Abstract: Urban computing is a process of acquisition, integration, and analysis of big and heterogeneous data generated by a diversity of sources in cities to tackle urban challenges, e.g. air pollution, energy consumption and traffic congestion. Urban computing connects unobtrusive and ubiquitous sensing technologies, advanced data management and AI models, and novel visualization methods, to create win-win-win solutions that improve urban environment, human life quality, and city operation systems. Urban computing is an inter-disciplinary field where computer science meets urban planning, transportation, economy, the environment, sociology, and energy, etc., in the context of urban spaces. In this tutorial, I will overview the framework of urban computing, discussing its key challenges and methodologies from computer science perspective. This tutorial will also present a diversity of urban computing applications, ranging from big data-driven environmental protection to transportation, from urban planning to urban economy. The research has been not only published at prestigious conferences but also deployed in the real world. More details can be found on http://research.microsoft.com/en-us/projects/urbancomputing/default.aspx
Bio: Dr. Yu Zheng is a senior research manager in Urban Computing Group at Microsoft Research. He is also a Chair Professor at Shanghai Jiao Tong University, an Adjunct Professor at Hong Kong University of Science and Technology, and Hong Kong Polytechnic University. Zheng currently serves as the Editor-in-Chief of ACM Transactions on Intelligent Systems and Technology and the founding Secretary of SIGKDD China Chapter. He has served as chair on over 10 prestigious international conferences, e.g. as the program co-chair of ICDE 2014 (Industrial Track) and CIKM 2017 (Industrial Track). He publishes referred papers frequently as a leading author at prestigious conferences and journals, such as KDD, VLDB, UbiComp, and IEEE TKDE. Those papers have been cited over 12,000 times in recent five years (Google Scholar H-Index: 53). His book, titled Computing with Spatial Trajectories? has been used as a text book in universities worldwide and honored as the Top 10 Most Popular Computer Science Book authored by Chinese at Springer. Zheng has received 3 technical transfer awards from Microsoft and 24 granted/filed patents. His technology has been transferred to Microsoft Products like Bing Maps and CityNext. One of his projects, entitled Urban Air, has been deployed with the Chinese Ministry of Environmental Protection, predicting air quality for over 300 Chinese cities based on big data. He also leads a China pilot project on urban big data platform, which has been deployed in Guiyang City. In 2013, he was named one of the Top Innovators under 35 by MIT Technology Review (TR35) and featured by Time Magazine for his research on urban computing. In 2014, he was named one of the Top 40 Business Elites under 40 in China by Fortune Magazine, because of the business impact of urban computing he has been advocating since 2008. In 2016, he is honored as an ACM Distinguished Scientist. More details at https://www.microsoft.com/en-us/research/people/yuzheng/.
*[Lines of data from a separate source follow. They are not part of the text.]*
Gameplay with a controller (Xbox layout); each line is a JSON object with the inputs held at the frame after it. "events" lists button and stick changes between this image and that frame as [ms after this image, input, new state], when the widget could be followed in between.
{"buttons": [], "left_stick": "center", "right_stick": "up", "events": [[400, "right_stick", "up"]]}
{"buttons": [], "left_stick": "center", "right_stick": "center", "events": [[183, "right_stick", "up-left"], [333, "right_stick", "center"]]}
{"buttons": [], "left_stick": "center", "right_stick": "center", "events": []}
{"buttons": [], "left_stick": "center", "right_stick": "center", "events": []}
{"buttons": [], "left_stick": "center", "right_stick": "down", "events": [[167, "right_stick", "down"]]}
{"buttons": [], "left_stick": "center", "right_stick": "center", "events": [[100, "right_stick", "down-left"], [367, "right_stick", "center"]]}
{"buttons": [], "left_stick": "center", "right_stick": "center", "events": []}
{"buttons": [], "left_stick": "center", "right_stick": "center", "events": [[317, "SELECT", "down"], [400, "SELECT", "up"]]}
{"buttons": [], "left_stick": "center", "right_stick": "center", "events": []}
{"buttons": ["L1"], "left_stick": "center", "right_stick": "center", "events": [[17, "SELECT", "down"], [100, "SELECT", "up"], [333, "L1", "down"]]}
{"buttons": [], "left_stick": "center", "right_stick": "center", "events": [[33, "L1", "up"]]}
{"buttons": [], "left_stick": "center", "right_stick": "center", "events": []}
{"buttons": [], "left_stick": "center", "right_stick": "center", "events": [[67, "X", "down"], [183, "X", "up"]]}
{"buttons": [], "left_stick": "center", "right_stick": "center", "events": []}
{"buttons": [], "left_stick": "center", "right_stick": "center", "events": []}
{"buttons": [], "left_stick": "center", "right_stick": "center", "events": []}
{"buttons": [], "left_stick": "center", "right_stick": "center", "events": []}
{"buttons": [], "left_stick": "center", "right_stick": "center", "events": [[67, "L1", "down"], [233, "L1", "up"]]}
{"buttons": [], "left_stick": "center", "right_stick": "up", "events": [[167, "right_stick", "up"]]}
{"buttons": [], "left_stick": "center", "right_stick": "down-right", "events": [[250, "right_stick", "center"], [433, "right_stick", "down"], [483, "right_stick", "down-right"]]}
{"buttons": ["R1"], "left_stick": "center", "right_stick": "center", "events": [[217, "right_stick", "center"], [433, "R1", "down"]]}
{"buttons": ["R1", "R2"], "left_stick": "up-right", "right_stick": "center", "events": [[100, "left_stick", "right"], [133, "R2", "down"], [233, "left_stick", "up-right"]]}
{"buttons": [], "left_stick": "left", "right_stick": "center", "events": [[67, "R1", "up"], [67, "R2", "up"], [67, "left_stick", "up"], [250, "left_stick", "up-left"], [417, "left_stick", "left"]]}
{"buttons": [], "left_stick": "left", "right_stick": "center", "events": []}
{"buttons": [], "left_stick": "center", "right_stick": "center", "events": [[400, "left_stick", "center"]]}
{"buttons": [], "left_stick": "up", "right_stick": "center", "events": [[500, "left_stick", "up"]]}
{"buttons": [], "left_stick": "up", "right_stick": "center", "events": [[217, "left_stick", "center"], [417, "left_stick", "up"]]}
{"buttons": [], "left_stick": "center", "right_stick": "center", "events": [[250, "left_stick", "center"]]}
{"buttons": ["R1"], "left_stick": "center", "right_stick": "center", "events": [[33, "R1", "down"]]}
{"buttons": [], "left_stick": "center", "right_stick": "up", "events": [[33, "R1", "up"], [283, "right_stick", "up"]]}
Tutorial 2       Saturday, July 8th 13:30 – 15:30, Conference Room 4 (4号会议室)

Title: Crowdsourced Data Management: Overview and Challenge



Speaker: Guoliang Li - Tsinghua University

Abstract: Many important data management and analytics tasks cannot be completely addressed by automated processes. Crowdsourcing is an effective way to harness human cognitive abilities to process these computer-hard tasks, such as entity resolution, sentiment analysis, and image recognition. Crowdsourced data management has been extensively studied in research and industry recently. In this tutorial, we will survey and synthesize a wide spectrum of existing studies on crowdsourced data management. We first give an overview of crowdsourcing, and then summarize the fundamental techniques, including quality control, cost control, and latency control, which must be considered in crowdsourced data management. Next we review crowdsourced operators, including selection, collection, join, top-k, sort, categorize, aggregation, skyline, planning, schema matching, mining and spatial crowdsourcing. We also discuss crowdsourcing optimization techniques and systems. Finally, we provide the emerging challenges.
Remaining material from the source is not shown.